What you need to do >> Check each line of the data for "trong", and copy the ones that have it.
======== Data shown
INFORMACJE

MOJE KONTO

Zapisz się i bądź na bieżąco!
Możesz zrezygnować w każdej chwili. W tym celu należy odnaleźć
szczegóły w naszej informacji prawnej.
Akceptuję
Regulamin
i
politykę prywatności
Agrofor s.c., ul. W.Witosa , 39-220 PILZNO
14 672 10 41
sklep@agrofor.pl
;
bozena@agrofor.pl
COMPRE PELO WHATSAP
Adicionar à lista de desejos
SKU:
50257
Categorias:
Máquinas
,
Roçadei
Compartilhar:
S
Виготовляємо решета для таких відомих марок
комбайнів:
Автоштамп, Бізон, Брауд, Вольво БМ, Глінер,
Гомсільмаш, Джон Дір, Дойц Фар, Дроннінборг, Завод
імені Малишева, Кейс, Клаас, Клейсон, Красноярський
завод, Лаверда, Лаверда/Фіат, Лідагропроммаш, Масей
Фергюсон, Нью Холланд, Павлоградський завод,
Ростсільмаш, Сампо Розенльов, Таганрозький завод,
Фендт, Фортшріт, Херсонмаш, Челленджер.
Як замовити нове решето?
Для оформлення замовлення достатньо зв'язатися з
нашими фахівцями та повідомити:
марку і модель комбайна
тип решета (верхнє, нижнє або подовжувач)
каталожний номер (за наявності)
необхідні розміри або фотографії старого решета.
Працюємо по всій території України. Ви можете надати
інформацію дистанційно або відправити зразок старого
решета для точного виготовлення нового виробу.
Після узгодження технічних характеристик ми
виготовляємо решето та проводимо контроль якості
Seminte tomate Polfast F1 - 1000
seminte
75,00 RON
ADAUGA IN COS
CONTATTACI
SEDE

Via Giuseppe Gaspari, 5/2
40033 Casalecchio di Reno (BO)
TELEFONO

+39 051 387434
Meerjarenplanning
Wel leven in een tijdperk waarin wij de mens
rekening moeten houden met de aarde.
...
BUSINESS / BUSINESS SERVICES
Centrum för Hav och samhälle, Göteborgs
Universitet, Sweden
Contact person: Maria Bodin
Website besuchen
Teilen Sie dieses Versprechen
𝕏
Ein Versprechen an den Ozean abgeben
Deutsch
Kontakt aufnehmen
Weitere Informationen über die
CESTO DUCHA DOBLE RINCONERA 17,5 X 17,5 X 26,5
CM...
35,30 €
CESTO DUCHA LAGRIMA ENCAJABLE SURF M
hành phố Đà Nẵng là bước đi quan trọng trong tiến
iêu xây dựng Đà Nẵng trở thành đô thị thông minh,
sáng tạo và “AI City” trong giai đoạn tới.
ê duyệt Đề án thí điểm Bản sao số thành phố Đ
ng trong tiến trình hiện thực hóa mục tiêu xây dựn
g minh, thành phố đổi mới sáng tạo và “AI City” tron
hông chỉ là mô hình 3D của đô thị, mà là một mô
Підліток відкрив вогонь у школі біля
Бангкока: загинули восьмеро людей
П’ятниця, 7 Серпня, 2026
================
Output of the task >>
hành phố Đà Nẵng là bước đi quan trọng trong tiến
sáng tạo và “AI City” trong giai đoạn tới.
ng trong tiến trình hiện thực hóa mục tiêu xây dựn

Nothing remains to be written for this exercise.